Why does it matter if Google is an ISP?
Being labeled an ISP has its benefits, namely that section 512 of the Digital millennium Copyright Act provides limitations on liability for copyright infringement by ISPs. By satisfying the various requirements of section 512, an ISP can seek protection from liability for "all monetary relief for direct, vicarious and contributory infringement." 512 also protects ISPs from other things, such as injunctions in certain instances, but the ban on money damages is key for, more often than not, there is little reason to bring a lawsuit if winning won't provide a financial windfall from a defendant with deep pockets.
The Digital millennium Copyright Act, Section 512
The DMCA creates 4 "safe harbors" for parties deemed to be "service providers." These exemptions limit the liability of a party the engages in conduct specified in section 512.
The first safe harbor covers transitory communications. This exemption arises when a service provider is charged with copyright infringement based on the transmission of material through its system.
In order to qualify under the transitory communication exemption, a party must qualify as a "service provider" defined in section 512(k)(1)(A) as:
An entity offering the transmission, routing, or providing of connections for digital online communications, between or among points specified by a user, of material of the user's choosing, without modification to the content of the material as sent or received.
The second safe harbor exemption covers system caching, limiting the liability of a service provider "by reason of the intermediate and temporary storage of material on a system of network controlled or operated by or for the service provider."
The third exemption is for service providers who allow storage of information on systems or networks at the direction of users. Such an example would be a company providing server space for a website or blog.

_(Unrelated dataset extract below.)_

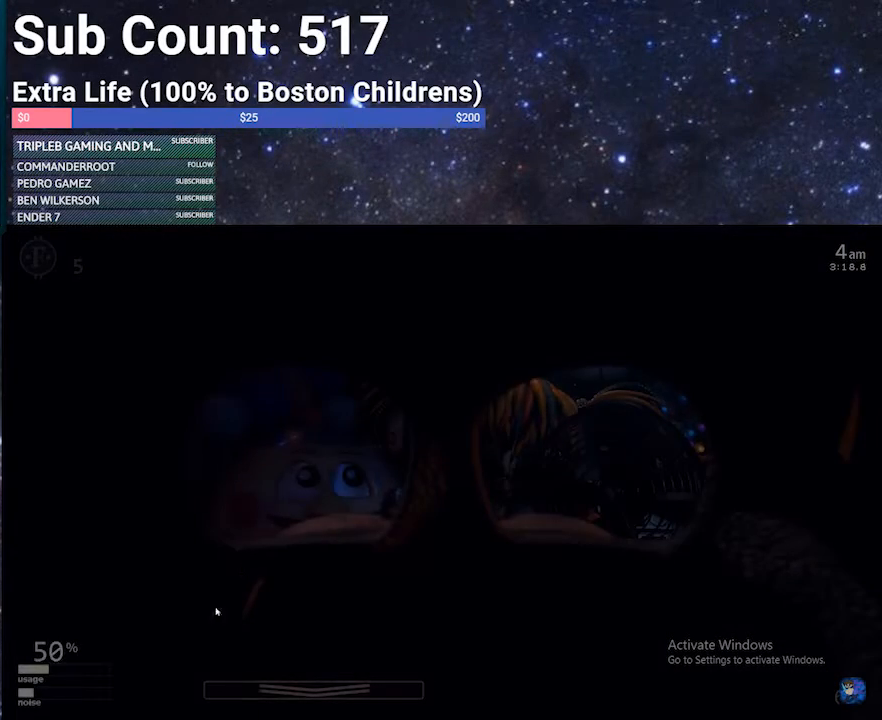
{"keys": [], "events": []}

The final exemption covers information location tools, applying to the "infringement of copyright by reason of the provider referring or linking users to an online location containing infringing material or infringing activity, by using information location tools, including a directory, index, reference, pointer, or hypertext link." This exemption was tailored to specifically address search engines.

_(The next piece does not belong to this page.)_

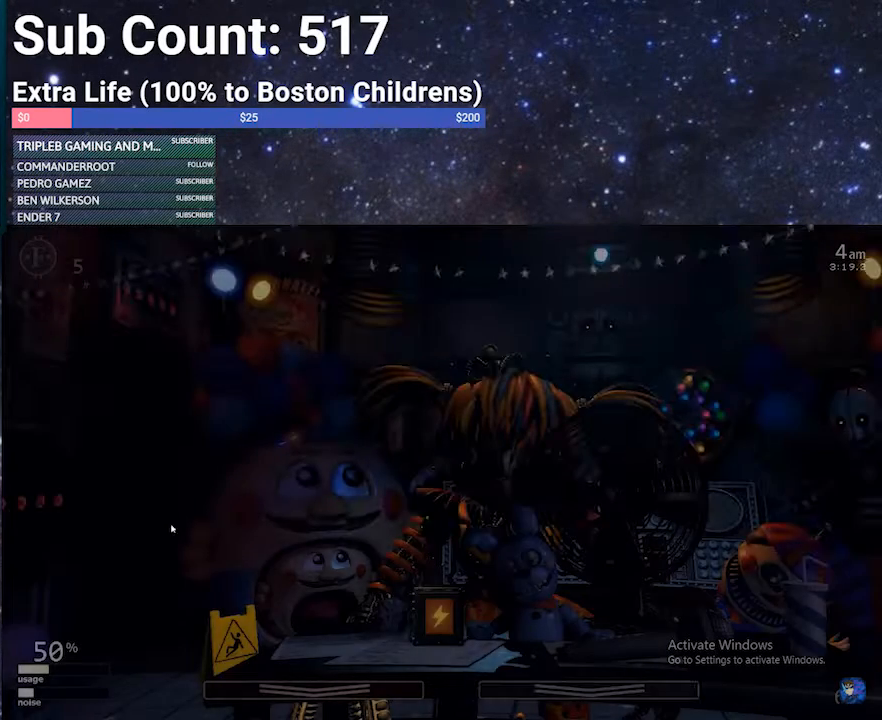
{"keys": [], "events": []}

In order to qualify for the last three "safe harbor" exemptions, a party must qualify as a "service provider" defined in section 512(k)(1)(B) as:
A provider of online services or network access, or the operator of facilities therefore.Notice how much broader this definition of service provider is than when dealing with transitory communications. EBay has been declared a service provider under this statute and there is virtually no limit to what could be swept under this definition. Theoretically, any website showing that it provides an online service could qualify as an ISP and avail itself of the liability limitations set forth under section 512.
Impact of DMCA 512
The safe harbor provisions of section 512 exist as additional defenses for search engines, on top of any claim for fair use. That means that even if certain behavior is deemed to be direct infringement, section 512 serves as a limit to the relief sought. However, the ins and outs of how exactly these exemptions apply is still up in the air due to the vagueness of the language in the statute (as noted by the definition of ISP, for example), meaning that much of 512's meaning will have to resolved in the courts. Each of the four safe harbors requires its own post on this blog, detailing the more specific requirements of each and how courts have interpreted them, but that is to come and this post is to serve merely as a framework for further discussion of the issue.